[Data for this task — start]

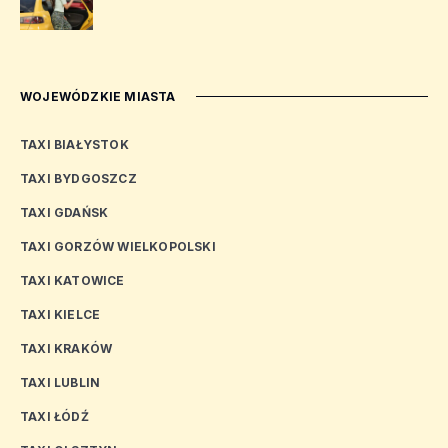
WOJEWÓDZKIE MIASTA
TAXI BIAŁYSTOK
TAXI BYDGOSZCZ
TAXI GDAŃSK
TAXI GORZÓW WIELKOPOLSKI
TAXI KATOWICE
TAXI KIELCE
TAXI KRAKÓW
TAXI LUBLIN
TAXI ŁÓDŹ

[Data for this task — finish]

• Your instructions
Lay out every line of text in the material as a JSON list of strings, one string per line, with blank lines omitted. Leave the pictures out of the answer.

• Answer for this exercise
[
  "WOJEWÓDZKIE MIASTA",
  "TAXI BIAŁYSTOK",
  "TAXI BYDGOSZCZ",
  "TAXI GDAŃSK",
  "TAXI GORZÓW WIELKOPOLSKI",
  "TAXI KATOWICE",
  "TAXI KIELCE",
  "TAXI KRAKÓW",
  "TAXI LUBLIN",
  "TAXI ŁÓDŹ"
]